*** Opening INPUT RECORDS ***
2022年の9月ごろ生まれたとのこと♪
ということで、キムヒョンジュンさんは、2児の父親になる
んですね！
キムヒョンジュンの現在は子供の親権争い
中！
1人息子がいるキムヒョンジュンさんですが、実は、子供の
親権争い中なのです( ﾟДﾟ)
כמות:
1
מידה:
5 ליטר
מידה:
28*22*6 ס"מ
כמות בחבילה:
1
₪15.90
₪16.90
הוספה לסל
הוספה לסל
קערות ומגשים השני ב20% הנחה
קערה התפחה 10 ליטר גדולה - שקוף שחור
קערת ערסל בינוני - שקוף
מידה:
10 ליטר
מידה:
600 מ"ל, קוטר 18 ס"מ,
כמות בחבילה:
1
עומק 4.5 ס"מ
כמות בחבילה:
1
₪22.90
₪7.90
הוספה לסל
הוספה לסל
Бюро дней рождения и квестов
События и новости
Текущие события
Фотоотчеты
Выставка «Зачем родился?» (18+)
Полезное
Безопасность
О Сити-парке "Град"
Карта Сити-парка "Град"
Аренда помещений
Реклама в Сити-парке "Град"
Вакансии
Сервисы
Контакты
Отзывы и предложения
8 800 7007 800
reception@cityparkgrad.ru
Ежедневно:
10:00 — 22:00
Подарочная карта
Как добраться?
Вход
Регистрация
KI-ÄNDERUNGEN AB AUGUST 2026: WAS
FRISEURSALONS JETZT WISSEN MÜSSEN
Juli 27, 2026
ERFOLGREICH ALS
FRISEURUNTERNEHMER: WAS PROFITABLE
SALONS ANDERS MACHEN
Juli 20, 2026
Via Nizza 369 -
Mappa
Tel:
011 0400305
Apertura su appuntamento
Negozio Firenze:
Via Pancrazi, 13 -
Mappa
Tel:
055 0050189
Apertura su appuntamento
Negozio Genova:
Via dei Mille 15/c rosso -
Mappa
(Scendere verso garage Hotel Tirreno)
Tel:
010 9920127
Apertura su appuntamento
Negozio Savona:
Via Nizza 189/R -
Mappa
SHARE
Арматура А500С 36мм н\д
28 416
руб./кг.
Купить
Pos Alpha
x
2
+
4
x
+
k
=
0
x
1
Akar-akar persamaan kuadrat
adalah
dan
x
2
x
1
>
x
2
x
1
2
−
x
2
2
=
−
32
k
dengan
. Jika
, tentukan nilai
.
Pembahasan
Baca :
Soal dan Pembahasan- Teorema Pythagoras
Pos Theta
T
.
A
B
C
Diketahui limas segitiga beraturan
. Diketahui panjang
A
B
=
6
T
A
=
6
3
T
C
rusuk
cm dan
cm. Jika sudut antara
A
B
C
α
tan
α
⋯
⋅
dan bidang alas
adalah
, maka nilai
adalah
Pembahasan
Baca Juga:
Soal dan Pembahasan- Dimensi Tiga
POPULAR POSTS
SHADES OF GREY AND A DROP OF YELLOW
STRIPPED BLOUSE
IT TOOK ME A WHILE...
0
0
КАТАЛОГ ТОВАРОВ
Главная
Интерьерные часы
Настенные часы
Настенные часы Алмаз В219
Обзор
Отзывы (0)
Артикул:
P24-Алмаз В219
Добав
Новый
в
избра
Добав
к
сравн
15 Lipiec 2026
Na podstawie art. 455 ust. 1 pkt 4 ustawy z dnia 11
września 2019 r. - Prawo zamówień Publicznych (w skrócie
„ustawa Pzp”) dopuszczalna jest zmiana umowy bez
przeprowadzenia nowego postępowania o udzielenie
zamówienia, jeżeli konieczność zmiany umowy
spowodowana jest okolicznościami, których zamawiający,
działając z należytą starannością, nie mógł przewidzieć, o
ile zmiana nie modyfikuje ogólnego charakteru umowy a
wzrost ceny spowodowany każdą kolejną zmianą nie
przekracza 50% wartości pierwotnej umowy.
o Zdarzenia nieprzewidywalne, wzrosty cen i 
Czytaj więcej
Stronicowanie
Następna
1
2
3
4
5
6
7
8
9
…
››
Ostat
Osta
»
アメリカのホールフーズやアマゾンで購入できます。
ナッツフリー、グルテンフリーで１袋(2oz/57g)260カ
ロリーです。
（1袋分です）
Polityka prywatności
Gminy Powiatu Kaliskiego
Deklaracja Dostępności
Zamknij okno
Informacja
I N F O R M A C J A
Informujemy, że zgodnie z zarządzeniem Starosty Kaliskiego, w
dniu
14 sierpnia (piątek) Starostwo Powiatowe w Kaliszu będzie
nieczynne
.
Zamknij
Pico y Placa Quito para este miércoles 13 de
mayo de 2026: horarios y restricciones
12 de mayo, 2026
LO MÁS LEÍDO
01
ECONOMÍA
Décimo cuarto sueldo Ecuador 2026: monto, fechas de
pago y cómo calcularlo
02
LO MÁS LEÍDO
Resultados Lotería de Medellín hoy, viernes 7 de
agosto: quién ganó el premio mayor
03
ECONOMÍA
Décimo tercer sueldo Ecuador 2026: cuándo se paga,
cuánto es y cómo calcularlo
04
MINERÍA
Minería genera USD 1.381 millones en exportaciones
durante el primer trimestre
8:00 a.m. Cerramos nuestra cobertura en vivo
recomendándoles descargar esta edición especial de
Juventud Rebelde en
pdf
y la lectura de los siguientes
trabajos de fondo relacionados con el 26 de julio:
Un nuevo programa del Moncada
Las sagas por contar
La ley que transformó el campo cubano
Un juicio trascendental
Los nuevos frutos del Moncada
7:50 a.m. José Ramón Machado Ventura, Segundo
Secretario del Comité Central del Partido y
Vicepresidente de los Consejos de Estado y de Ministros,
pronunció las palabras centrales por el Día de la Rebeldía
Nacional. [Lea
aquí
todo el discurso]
*** Closing INPUT RECORDS ***
# WHAT THE TASK REQUIRES:
Each record shown above must be reproduced exactly.

# PROBLEM SOLUTION:
2022年の9月ごろ生まれたとのこと♪
ということで、キムヒョンジュンさんは、2児の父親になる
んですね！
キムヒョンジュンの現在は子供の親権争い
中！
1人息子がいるキムヒョンジュンさんですが、実は、子供の
親権争い中なのです( ﾟДﾟ)
כמות:
1
מידה:
5 ליטר
מידה:
28*22*6 ס"מ
כמות בחבילה:
1
₪15.90
₪16.90
הוספה לסל
הוספה לסל
קערות ומגשים השני ב20% הנחה
קערה התפחה 10 ליטר גדולה - שקוף שחור
קערת ערסל בינוני - שקוף
מידה:
10 ליטר
מידה:
600 מ"ל, קוטר 18 ס"מ,
כמות בחבילה:
1
עומק 4.5 ס"מ
כמות בחבילה:
1
₪22.90
₪7.90
הוספה לסל
הוספה לסל
Бюро дней рождения и квестов
События и новости
Текущие события
Фотоотчеты
Выставка «Зачем родился?» (18+)
Полезное
Безопасность
О Сити-парке "Град"
Карта Сити-парка "Град"
Аренда помещений
Реклама в Сити-парке "Град"
Вакансии
Сервисы
Контакты
Отзывы и предложения
8 800 7007 800
reception@cityparkgrad.ru
Ежедневно:
10:00 — 22:00
Подарочная карта
Как добраться?
Вход
Регистрация
KI-ÄNDERUNGEN AB AUGUST 2026: WAS
FRISEURSALONS JETZT WISSEN MÜSSEN
Juli 27, 2026
ERFOLGREICH ALS
FRISEURUNTERNEHMER: WAS PROFITABLE
SALONS ANDERS MACHEN
Juli 20, 2026
Via Nizza 369 -
Mappa
Tel:
011 0400305
Apertura su appuntamento
Negozio Firenze:
Via Pancrazi, 13 -
Mappa
Tel:
055 0050189
Apertura su appuntamento
Negozio Genova:
Via dei Mille 15/c rosso -
Mappa
(Scendere verso garage Hotel Tirreno)
Tel:
010 9920127
Apertura su appuntamento
Negozio Savona:
Via Nizza 189/R -
Mappa
SHARE
Арматура А500С 36мм н\д
28 416
руб./кг.
Купить
Pos Alpha
x
2
+
4
x
+
k
=
0
x
1
Akar-akar persamaan kuadrat
adalah
dan
x
2
x
1
>
x
2
x
1
2
−
x
2
2
=
−
32
k
dengan
. Jika
, tentukan nilai
.
Pembahasan
Baca :
Soal dan Pembahasan- Teorema Pythagoras
Pos Theta
T
.
A
B
C
Diketahui limas segitiga beraturan
. Diketahui panjang
A
B
=
6
T
A
=
6
3
T
C
rusuk
cm dan
cm. Jika sudut antara
A
B
C
α
tan
α
⋯
⋅
dan bidang alas
adalah
, maka nilai
adalah
Pembahasan
Baca Juga:
Soal dan Pembahasan- Dimensi Tiga
POPULAR POSTS
SHADES OF GREY AND A DROP OF YELLOW
STRIPPED BLOUSE
IT TOOK ME A WHILE...
0
0
КАТАЛОГ ТОВАРОВ
Главная
Интерьерные часы
Настенные часы
Настенные часы Алмаз В219
Обзор
Отзывы (0)
Артикул:
P24-Алмаз В219
Добав
Новый
в
избра
Добав
к
сравн
15 Lipiec 2026
Na podstawie art. 455 ust. 1 pkt 4 ustawy z dnia 11
września 2019 r. - Prawo zamówień Publicznych (w skrócie
„ustawa Pzp”) dopuszczalna jest zmiana umowy bez
przeprowadzenia nowego postępowania o udzielenie
zamówienia, jeżeli konieczność zmiany umowy
spowodowana jest okolicznościami, których zamawiający,
działając z należytą starannością, nie mógł przewidzieć, o
ile zmiana nie modyfikuje ogólnego charakteru umowy a
wzrost ceny spowodowany każdą kolejną zmianą nie
przekracza 50% wartości pierwotnej umowy.
o Zdarzenia nieprzewidywalne, wzrosty cen i 
Czytaj więcej
Stronicowanie
Następna
1
2
3
4
5
6
7
8
9
…
››
Ostat
Osta
»
アメリカのホールフーズやアマゾンで購入できます。
ナッツフリー、グルテンフリーで１袋(2oz/57g)260カ
ロリーです。
（1袋分です）
Polityka prywatności
Gminy Powiatu Kaliskiego
Deklaracja Dostępności
Zamknij okno
Informacja
I N F O R M A C J A
Informujemy, że zgodnie z zarządzeniem Starosty Kaliskiego, w
dniu
14 sierpnia (piątek) Starostwo Powiatowe w Kaliszu będzie
nieczynne
.
Zamknij
Pico y Placa Quito para este miércoles 13 de
mayo de 2026: horarios y restricciones
12 de mayo, 2026
LO MÁS LEÍDO
01
ECONOMÍA
Décimo cuarto sueldo Ecuador 2026: monto, fechas de
pago y cómo calcularlo
02
LO MÁS LEÍDO
Resultados Lotería de Medellín hoy, viernes 7 de
agosto: quién ganó el premio mayor
03
ECONOMÍA
Décimo tercer sueldo Ecuador 2026: cuándo se paga,
cuánto es y cómo calcularlo
04
MINERÍA
Minería genera USD 1.381 millones en exportaciones
durante el primer trimestre
8:00 a.m. Cerramos nuestra cobertura en vivo
recomendándoles descargar esta edición especial de
Juventud Rebelde en
pdf
y la lectura de los siguientes
trabajos de fondo relacionados con el 26 de julio:
Un nuevo programa del Moncada
Las sagas por contar
La ley que transformó el campo cubano
Un juicio trascendental
Los nuevos frutos del Moncada
7:50 a.m. José Ramón Machado Ventura, Segundo
Secretario del Comité Central del Partido y
Vicepresidente de los Consejos de Estado y de Ministros,
pronunció las palabras centrales por el Día de la Rebeldía
Nacional. [Lea
aquí
todo el discurso]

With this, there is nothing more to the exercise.